Immediately before use, the mixture is brought to room temperature and 0.5 mL of a commercial liquid detergent is added. The pH of the working solution I is adjusted in the 2.5–2.8 range by adding 1–2 mL of solution D.

Working solution II or the buffer/hydroquinone solution is prepared by adding successively 50 g citric acid, 47 g sodium citrate and 1 g hydroquinone to 200 mL distilled water and stirred till the contents dissolve completely.

Working solution III or the modified physical developer solution is prepared by dissolving 0.2 g silver acetate in 100 mL distilled water. Silver acetate stains the background to a lesser extent as compared to silver nitrate solution which is used in the original method. Working solution II is stored in a dark container. This solution is prepared immediately before processing of fingerprint development.

Process for development of fingerprints

Latent fingerprints are developed by the following procedure.

  • If the item is non-porous in nature, it is given a quick wash with distilled water. Semi-porous and porous items are soaked for about 2 min in distilled water.

  • The item is placed in working solution I for 20 min. It is gently agitated.

  • The item is then rinsed with distilled water.

  • A 100 mL aliquot of working solution II is diluted to 200 mL with distilled water. The item bearing latent fingerprints is soaked in this solution for 2–5 min.

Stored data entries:
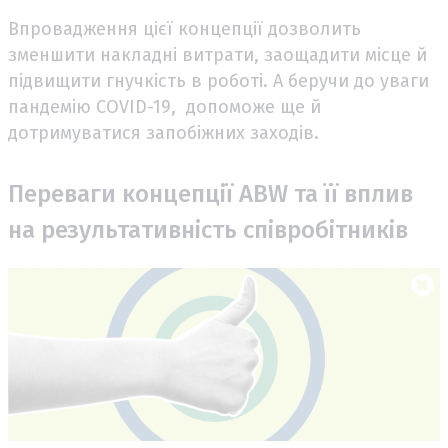
Впровадження цієї концепції дозволить
зменшити накладні витрати, заощадити місце й
підвищити гнучкість в роботі. А беручи до уваги
пандемію COVID-19, допоможе ще й
дотримуватися запобіжних заходів.
Переваги концепції ABW та її вплив
на результативність співробітників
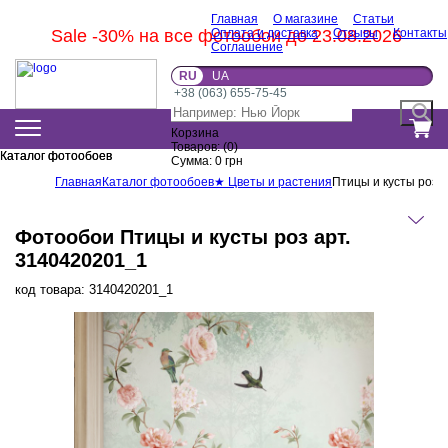
Главная
О магазине
Статьи
Sale -30% на все фотообои до 23.08.2026
Оплата и доставка
Отзывы
Контакты
Соглашение
RU
UA
+38 (063) 655-75-45
Корзина
Товаров:
(
0
)
Каталог фотообоев
Каталог фотообоев
Сумма:
0
грн
Главная
Каталог фотообоев
★ Цветы и растения
Птицы и кусты роз
Фотообои Птицы и кусты роз арт.
3140420201_1
код товара:
3140420201_1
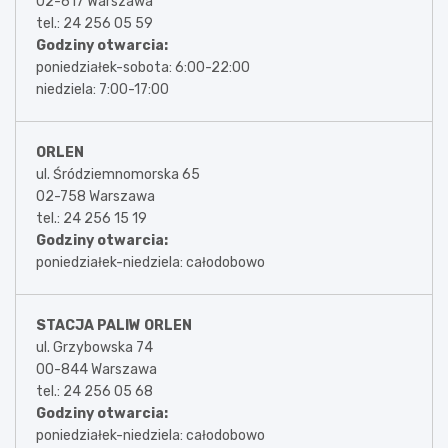
02-617 Warszawa
tel.: 24 256 05 59
Godziny otwarcia:
poniedziałek-sobota: 6:00-22:00
niedziela: 7:00-17:00
ORLEN
ul. Śródziemnomorska 65
02-758 Warszawa
tel.: 24 256 15 19
Godziny otwarcia:
poniedziałek-niedziela: całodobowo
STACJA PALIW ORLEN
ul. Grzybowska 74
00-844 Warszawa
tel.: 24 256 05 68
Godziny otwarcia:
poniedziałek-niedziela: całodobowo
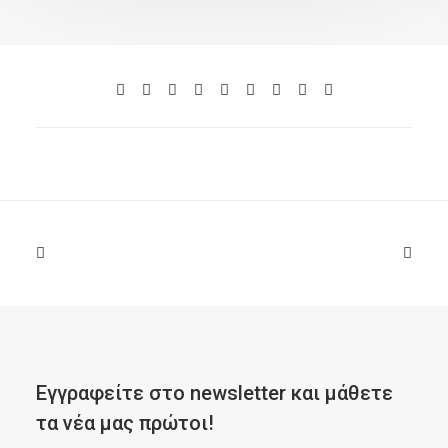
Εγγραφείτε στο newsletter και μάθετε
τα νέα μας πρώτοι!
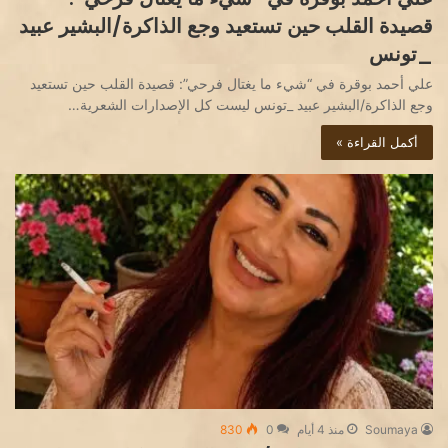
قصيدة القلب حين تستعيد وجع الذاكرة/البشير عبيد
_تونس
علي أحمد بوقرة في “شيء ما يغتال فرحي”: قصيدة القلب حين تستعيد
وجع الذاكرة/البشير عبيد _تونس ليست كل الإصدارات الشعرية…
أكمل القراءة »
Soumaya
منذ 4 أيام
0
830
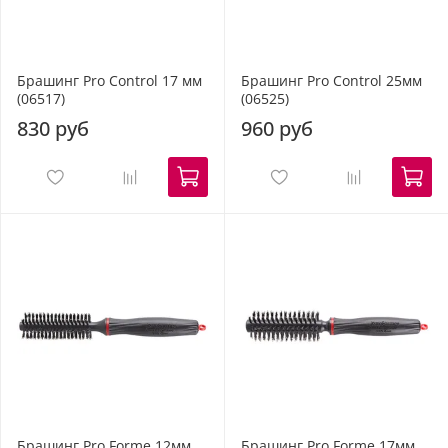
Брашинг Pro Control 17 мм
Брашинг Pro Control 25мм
(06517)
(06525)
830 руб
960 руб
Брашинг Pro Forme 12мм
Брашинг Pro Forme 17мм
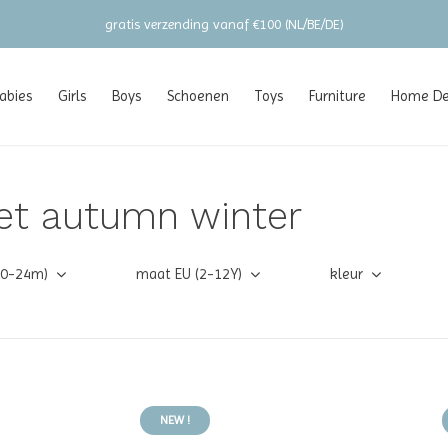
gratis verzending vanaf €100 (NL/BE/DE)
abies
Girls
Boys
Schoenen
Toys
Furniture
Home Dec
et autumn winter
(0-24m)
maat EU (2-12Y)
kleur
NEW !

■ **REQUEST**:
Write the next part of the fingerprint development text, picking up after its last sentence. The data above has no part in this.

■ **FINAL ANSWER**:
  • The item is transferred to a tray containing a mixture of 100 mL working solution III and 100 mL working solution II. It is soaked for about 20 min and gently agitated by mounting the tray on a shaker.

  • The item is rinsed 2–3 times with fresh batches of distilled water.

  • The developed fingerprints are photographed, allowed to dry and finally lifted.

Multimetal deposition III/IV

The multimetal deposition II technique may be further modified to improve performance. In multimetal deposition III procedure, 30 nm gold particles are used in concert with the silver acetate/hydroquinone redox reaction. In multimetal deposition IV, 14 nm gold particulates are used along with silver(I)/iron(II) redox couple (Jones et al., 2003). Rest of the reagents are same as in conventional multimetal deposition methodology (Saunders, 1989a). Multimetal deposition IV reveals sharp ridge details but poor contrast as the background surface is darkened. With multimetal deposition III technique, the developed prints are, no doubt, less sharp as compared to multimetal deposition IV, yet the contrast with respect to background is appreciably high.

Fluorescent multimetal deposition

The fluorescent multimetal deposition technique proves useful to enhance weak, faint fingerprints that are often encountered at crime scenes and also to develop latent impressions on multi-colored surfaces (Becue et al., 2008). As in the original procedure, the first step is the deposition of nanoparticle size gold particles on the fingerprint residue. This is followed by deposition of zinc oxide particles on the gold residue. The zinc oxide, in turn, is produced in situ by the reduction of zinc nitrate with dimethylamine-borane (DMAB).

figure d

The developed fingerprints show fluorescence when impinged with radiation having 580 nm radiation.

Assessment of multimetal deposition technique

Multimetal deposition technique incorporates the principles of both small particle reagent and physical developer (Saunders, 1989b). It detects latent fingerprints on a host of surfaces: Porous, semi-porous and non-porous, moist and dry (Allman et al., 1992). These include paper, glass, floppy disks, adhesive tapes and plastics and polymers. A representative fingerprint developed by multimetal deposition technique on a lamination sheet (Sodhi & Kaur, 2017) is shown in Fig. 9.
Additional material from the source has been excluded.